▶ SUPPLIED ENTRIES:
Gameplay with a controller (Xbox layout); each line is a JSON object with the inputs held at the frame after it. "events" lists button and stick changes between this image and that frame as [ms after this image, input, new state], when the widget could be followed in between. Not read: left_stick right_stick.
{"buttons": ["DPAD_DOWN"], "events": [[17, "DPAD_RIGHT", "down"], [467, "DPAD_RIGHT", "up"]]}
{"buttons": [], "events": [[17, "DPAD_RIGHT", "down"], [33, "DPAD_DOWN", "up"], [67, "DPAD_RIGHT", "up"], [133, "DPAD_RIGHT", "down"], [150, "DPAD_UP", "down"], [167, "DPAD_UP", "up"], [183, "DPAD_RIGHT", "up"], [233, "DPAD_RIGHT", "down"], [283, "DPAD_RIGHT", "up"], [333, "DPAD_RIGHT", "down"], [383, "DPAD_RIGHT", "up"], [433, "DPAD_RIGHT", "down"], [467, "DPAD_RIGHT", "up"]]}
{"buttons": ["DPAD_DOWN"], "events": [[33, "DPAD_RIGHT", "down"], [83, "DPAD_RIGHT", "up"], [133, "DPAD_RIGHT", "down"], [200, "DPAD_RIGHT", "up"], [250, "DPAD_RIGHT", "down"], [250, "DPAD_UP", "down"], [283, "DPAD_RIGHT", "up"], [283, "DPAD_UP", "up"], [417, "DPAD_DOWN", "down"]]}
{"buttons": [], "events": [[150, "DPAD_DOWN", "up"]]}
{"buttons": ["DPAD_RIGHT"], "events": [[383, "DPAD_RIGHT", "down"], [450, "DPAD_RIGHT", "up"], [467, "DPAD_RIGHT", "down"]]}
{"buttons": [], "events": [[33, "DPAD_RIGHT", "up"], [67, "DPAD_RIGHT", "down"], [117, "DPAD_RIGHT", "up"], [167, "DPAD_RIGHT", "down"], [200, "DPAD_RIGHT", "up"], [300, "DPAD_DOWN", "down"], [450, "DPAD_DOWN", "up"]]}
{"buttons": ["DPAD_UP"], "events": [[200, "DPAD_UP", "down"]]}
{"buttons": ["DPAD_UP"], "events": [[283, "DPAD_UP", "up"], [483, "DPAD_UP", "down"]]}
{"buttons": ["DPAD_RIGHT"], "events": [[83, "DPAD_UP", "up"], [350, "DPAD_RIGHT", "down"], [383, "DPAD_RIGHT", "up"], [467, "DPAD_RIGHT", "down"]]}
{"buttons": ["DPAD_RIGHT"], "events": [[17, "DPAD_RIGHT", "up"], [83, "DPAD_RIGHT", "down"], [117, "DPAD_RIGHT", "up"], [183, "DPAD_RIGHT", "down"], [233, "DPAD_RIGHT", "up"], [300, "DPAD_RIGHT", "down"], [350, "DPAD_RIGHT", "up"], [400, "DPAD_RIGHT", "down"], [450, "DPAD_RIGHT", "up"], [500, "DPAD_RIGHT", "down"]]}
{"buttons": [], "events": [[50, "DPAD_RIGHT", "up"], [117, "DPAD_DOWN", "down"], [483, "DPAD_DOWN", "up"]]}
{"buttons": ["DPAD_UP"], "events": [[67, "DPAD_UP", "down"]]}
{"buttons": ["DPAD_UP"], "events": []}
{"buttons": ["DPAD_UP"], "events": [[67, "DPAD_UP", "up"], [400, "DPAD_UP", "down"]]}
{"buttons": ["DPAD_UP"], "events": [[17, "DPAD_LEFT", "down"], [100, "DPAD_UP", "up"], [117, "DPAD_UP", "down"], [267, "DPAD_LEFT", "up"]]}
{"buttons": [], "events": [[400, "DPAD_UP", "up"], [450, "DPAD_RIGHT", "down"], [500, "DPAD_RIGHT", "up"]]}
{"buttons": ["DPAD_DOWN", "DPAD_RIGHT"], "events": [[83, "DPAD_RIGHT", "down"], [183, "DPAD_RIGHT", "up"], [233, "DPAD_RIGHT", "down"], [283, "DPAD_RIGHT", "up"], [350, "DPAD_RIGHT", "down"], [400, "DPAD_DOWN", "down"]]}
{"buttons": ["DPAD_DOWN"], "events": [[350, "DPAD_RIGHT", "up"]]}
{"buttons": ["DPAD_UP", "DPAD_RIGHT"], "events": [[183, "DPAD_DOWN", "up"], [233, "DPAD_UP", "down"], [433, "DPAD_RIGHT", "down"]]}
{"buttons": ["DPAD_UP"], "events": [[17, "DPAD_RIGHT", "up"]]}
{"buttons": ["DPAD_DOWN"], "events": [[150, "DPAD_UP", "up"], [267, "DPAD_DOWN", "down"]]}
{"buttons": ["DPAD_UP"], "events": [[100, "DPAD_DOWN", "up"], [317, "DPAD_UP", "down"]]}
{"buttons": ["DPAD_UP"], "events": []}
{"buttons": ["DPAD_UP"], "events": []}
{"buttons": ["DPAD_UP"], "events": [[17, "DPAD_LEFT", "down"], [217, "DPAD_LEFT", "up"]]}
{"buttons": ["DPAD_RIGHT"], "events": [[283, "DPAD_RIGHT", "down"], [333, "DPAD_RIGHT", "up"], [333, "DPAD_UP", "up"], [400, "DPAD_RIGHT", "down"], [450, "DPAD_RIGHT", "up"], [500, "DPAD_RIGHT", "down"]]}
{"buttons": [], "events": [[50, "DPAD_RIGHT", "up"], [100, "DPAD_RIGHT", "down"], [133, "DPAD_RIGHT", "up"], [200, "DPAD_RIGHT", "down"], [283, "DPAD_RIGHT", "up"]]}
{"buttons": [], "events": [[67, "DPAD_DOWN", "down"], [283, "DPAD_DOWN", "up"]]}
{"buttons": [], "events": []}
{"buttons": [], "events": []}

▶ WHAT YOU HAVE TO DO:
Reproduce the entries above in full by retyping them exactly.

▶ OUTPUT OF THE TASK:
Gameplay with a controller (Xbox layout); each line is a JSON object with the inputs held at the frame after it. "events" lists button and stick changes between this image and that frame as [ms after this image, input, new state], when the widget could be followed in between. Not read: left_stick right_stick.
{"buttons": ["DPAD_DOWN"], "events": [[17, "DPAD_RIGHT", "down"], [467, "DPAD_RIGHT", "up"]]}
{"buttons": [], "events": [[17, "DPAD_RIGHT", "down"], [33, "DPAD_DOWN", "up"], [67, "DPAD_RIGHT", "up"], [133, "DPAD_RIGHT", "down"], [150, "DPAD_UP", "down"], [167, "DPAD_UP", "up"], [183, "DPAD_RIGHT", "up"], [233, "DPAD_RIGHT", "down"], [283, "DPAD_RIGHT", "up"], [333, "DPAD_RIGHT", "down"], [383, "DPAD_RIGHT", "up"], [433, "DPAD_RIGHT", "down"], [467, "DPAD_RIGHT", "up"]]}
{"buttons": ["DPAD_DOWN"], "events": [[33, "DPAD_RIGHT", "down"], [83, "DPAD_RIGHT", "up"], [133, "DPAD_RIGHT", "down"], [200, "DPAD_RIGHT", "up"], [250, "DPAD_RIGHT", "down"], [250, "DPAD_UP", "down"], [283, "DPAD_RIGHT", "up"], [283, "DPAD_UP", "up"], [417, "DPAD_DOWN", "down"]]}
{"buttons": [], "events": [[150, "DPAD_DOWN", "up"]]}
{"buttons": ["DPAD_RIGHT"], "events": [[383, "DPAD_RIGHT", "down"], [450, "DPAD_RIGHT", "up"], [467, "DPAD_RIGHT", "down"]]}
{"buttons": [], "events": [[33, "DPAD_RIGHT", "up"], [67, "DPAD_RIGHT", "down"], [117, "DPAD_RIGHT", "up"], [167, "DPAD_RIGHT", "down"], [200, "DPAD_RIGHT", "up"], [300, "DPAD_DOWN", "down"], [450, "DPAD_DOWN", "up"]]}
{"buttons": ["DPAD_UP"], "events": [[200, "DPAD_UP", "down"]]}
{"buttons": ["DPAD_UP"], "events": [[283, "DPAD_UP", "up"], [483, "DPAD_UP", "down"]]}
{"buttons": ["DPAD_RIGHT"], "events": [[83, "DPAD_UP", "up"], [350, "DPAD_RIGHT", "down"], [383, "DPAD_RIGHT", "up"], [467, "DPAD_RIGHT", "down"]]}
{"buttons": ["DPAD_RIGHT"], "events": [[17, "DPAD_RIGHT", "up"], [83, "DPAD_RIGHT", "down"], [117, "DPAD_RIGHT", "up"], [183, "DPAD_RIGHT", "down"], [233, "DPAD_RIGHT", "up"], [300, "DPAD_RIGHT", "down"], [350, "DPAD_RIGHT", "up"], [400, "DPAD_RIGHT", "down"], [450, "DPAD_RIGHT", "up"], [500, "DPAD_RIGHT", "down"]]}
{"buttons": [], "events": [[50, "DPAD_RIGHT", "up"], [117, "DPAD_DOWN", "down"], [483, "DPAD_DOWN", "up"]]}
{"buttons": ["DPAD_UP"], "events": [[67, "DPAD_UP", "down"]]}
{"buttons": ["DPAD_UP"], "events": []}
{"buttons": ["DPAD_UP"], "events": [[67, "DPAD_UP", "up"], [400, "DPAD_UP", "down"]]}
{"buttons": ["DPAD_UP"], "events": [[17, "DPAD_LEFT", "down"], [100, "DPAD_UP", "up"], [117, "DPAD_UP", "down"], [267, "DPAD_LEFT", "up"]]}
{"buttons": [], "events": [[400, "DPAD_UP", "up"], [450, "DPAD_RIGHT", "down"], [500, "DPAD_RIGHT", "up"]]}
{"buttons": ["DPAD_DOWN", "DPAD_RIGHT"], "events": [[83, "DPAD_RIGHT", "down"], [183, "DPAD_RIGHT", "up"], [233, "DPAD_RIGHT", "down"], [283, "DPAD_RIGHT", "up"], [350, "DPAD_RIGHT", "down"], [400, "DPAD_DOWN", "down"]]}
{"buttons": ["DPAD_DOWN"], "events": [[350, "DPAD_RIGHT", "up"]]}
{"buttons": ["DPAD_UP", "DPAD_RIGHT"], "events": [[183, "DPAD_DOWN", "up"], [233, "DPAD_UP", "down"], [433, "DPAD_RIGHT", "down"]]}
{"buttons": ["DPAD_UP"], "events": [[17, "DPAD_RIGHT", "up"]]}
{"buttons": ["DPAD_DOWN"], "events": [[150, "DPAD_UP", "up"], [267, "DPAD_DOWN", "down"]]}
{"buttons": ["DPAD_UP"], "events": [[100, "DPAD_DOWN", "up"], [317, "DPAD_UP", "down"]]}
{"buttons": ["DPAD_UP"], "events": []}
{"buttons": ["DPAD_UP"], "events": []}
{"buttons": ["DPAD_UP"], "events": [[17, "DPAD_LEFT", "down"], [217, "DPAD_LEFT", "up"]]}
{"buttons": ["DPAD_RIGHT"], "events": [[283, "DPAD_RIGHT", "down"], [333, "DPAD_RIGHT", "up"], [333, "DPAD_UP", "up"], [400, "DPAD_RIGHT", "down"], [450, "DPAD_RIGHT", "up"], [500, "DPAD_RIGHT", "down"]]}
{"buttons": [], "events": [[50, "DPAD_RIGHT", "up"], [100, "DPAD_RIGHT", "down"], [133, "DPAD_RIGHT", "up"], [200, "DPAD_RIGHT", "down"], [283, "DPAD_RIGHT", "up"]]}
{"buttons": [], "events": [[67, "DPAD_DOWN", "down"], [283, "DPAD_DOWN", "up"]]}
{"buttons": [], "events": []}
{"buttons": [], "events": []}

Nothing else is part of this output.